Ron stood at the top of the hole, looking down upon his pal as he clambered nervously down the ladder. The rusty rungs hurt his feet, but soon he was on the cool, smooth floor.
“This one?” he stuck a toe into the narrow groove, as if testing the sea for the temperature of the water. Vesuvius said, “Aye,” and Ben therefore planted his bare foot firmly into the channel, effectively blocking it. His toes faced the police station, as suggested.
“Right, I’m off,” said Vesuvius and he went into the police station, asking me to liaise with him. I had to dart backwards and forwards, making sure both parties were ready before the first pull of the chain.

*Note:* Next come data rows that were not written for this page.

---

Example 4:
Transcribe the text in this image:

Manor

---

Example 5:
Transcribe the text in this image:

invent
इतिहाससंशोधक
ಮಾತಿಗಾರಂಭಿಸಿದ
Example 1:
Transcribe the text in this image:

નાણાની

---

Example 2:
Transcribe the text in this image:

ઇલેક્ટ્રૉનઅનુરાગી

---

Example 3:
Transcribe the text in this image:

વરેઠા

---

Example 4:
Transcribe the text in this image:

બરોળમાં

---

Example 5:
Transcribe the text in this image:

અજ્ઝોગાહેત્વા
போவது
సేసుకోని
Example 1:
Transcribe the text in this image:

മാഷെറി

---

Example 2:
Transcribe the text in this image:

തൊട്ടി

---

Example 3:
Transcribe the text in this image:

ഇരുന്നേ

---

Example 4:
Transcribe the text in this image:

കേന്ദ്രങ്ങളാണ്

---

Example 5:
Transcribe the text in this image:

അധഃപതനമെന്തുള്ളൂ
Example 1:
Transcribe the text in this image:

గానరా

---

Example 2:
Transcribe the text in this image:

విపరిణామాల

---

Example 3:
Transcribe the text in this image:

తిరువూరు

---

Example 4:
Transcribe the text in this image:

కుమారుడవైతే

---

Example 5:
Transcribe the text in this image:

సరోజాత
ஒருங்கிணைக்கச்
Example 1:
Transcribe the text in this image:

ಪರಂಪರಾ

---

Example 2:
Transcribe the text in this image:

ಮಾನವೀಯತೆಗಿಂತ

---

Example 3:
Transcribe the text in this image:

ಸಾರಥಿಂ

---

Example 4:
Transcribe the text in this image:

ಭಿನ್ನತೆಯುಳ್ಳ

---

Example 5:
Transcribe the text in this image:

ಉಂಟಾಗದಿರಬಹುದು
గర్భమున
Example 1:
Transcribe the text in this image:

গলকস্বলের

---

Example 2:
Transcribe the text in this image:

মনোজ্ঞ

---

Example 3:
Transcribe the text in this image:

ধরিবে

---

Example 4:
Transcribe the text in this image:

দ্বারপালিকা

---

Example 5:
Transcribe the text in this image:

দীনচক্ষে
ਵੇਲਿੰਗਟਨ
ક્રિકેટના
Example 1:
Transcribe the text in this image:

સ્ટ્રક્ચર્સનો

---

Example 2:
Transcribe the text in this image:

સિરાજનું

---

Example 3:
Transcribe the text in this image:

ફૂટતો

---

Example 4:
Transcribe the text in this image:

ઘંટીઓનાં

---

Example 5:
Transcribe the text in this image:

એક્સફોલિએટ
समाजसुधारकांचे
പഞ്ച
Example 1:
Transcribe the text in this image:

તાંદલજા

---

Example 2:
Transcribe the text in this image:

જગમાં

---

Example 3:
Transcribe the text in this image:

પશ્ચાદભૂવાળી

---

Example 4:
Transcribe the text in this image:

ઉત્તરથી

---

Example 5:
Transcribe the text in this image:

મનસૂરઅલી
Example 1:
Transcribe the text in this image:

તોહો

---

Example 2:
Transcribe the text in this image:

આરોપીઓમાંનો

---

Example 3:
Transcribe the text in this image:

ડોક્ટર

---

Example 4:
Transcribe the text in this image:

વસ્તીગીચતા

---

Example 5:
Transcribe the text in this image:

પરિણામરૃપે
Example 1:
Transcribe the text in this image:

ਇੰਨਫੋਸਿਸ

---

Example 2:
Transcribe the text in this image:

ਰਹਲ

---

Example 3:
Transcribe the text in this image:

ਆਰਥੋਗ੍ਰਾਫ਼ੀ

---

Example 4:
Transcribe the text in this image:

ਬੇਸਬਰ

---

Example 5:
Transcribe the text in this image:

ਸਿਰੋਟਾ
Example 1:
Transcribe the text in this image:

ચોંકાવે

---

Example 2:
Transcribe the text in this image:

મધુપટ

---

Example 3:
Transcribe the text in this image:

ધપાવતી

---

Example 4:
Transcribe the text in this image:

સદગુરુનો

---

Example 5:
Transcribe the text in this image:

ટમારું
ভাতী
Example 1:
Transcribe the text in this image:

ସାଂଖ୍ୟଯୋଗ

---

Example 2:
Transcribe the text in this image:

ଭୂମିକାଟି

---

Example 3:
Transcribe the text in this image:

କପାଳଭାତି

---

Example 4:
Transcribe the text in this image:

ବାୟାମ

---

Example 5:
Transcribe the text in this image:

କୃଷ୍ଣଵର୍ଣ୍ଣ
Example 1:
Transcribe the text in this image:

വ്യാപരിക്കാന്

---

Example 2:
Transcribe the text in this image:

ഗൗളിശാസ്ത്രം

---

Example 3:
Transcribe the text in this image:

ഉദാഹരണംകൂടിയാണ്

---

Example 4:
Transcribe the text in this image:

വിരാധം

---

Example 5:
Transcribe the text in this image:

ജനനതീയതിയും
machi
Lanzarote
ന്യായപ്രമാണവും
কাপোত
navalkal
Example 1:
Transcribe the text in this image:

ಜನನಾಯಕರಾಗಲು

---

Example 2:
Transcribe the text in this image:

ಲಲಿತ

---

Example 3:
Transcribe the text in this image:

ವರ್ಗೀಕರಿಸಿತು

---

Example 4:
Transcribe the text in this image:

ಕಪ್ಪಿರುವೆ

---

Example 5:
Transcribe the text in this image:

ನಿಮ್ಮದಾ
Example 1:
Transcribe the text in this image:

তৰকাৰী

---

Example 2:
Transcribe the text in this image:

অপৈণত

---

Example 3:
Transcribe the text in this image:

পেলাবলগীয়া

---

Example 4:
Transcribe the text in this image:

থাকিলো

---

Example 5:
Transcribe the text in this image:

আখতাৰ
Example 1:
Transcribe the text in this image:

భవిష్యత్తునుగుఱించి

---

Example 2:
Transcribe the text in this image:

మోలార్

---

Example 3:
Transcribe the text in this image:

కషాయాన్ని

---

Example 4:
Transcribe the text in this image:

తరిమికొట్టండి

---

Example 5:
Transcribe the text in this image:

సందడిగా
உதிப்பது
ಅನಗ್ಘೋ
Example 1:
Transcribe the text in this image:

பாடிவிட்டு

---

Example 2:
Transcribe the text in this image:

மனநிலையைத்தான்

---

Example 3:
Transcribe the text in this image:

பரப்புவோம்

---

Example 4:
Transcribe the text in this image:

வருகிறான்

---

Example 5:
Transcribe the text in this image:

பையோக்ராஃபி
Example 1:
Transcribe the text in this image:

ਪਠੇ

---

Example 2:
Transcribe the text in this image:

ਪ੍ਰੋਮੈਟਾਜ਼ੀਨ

The distance between the toilet basin and the foot of that manhole would be some thirty yards or so, and I wondered how much effluent would have to be dislodged before the bit carrying the keys arrived at Ben’s big toe.
I called to Ben. “Ready?”
“I’m ready,” he replied, his face white as he peered up at me.
I rushed inside to Vesuvius.
“He’s ready when you are,” I announced.
“Get yourself back to that hole,” he laughed. “I’ll give you ten seconds. You’ll enjoy this!”
Puzzled by his final remark I hurried to the vantage point on the rim and looked down.
“Count ten,” I said to Ben, for want of something more appropriate.
Surprisingly, Ben did.
I heard him counting — one, two, three, four, five… all the time staring at his white foot bathed in the light of my torch.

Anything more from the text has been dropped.